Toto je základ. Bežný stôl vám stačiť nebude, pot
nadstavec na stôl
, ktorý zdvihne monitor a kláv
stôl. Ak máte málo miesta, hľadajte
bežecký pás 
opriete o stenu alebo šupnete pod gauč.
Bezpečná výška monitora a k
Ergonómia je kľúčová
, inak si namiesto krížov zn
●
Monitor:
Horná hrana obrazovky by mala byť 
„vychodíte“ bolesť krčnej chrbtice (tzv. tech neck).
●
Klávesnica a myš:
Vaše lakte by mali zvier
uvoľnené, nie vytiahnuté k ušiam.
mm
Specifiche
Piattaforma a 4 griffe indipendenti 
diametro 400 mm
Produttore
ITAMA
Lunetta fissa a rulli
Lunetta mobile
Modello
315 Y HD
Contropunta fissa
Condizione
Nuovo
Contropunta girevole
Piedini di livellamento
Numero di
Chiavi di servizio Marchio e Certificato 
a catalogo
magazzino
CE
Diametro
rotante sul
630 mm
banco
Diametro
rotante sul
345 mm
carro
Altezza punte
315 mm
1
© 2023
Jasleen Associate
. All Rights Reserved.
◇ ◇ ◇
ACTION ITEM
Where a line of the data above includes "Lunetta", copy that line.

RESULT OF THIS EXERCISE
Lunetta fissa a rulli
Lunetta mobile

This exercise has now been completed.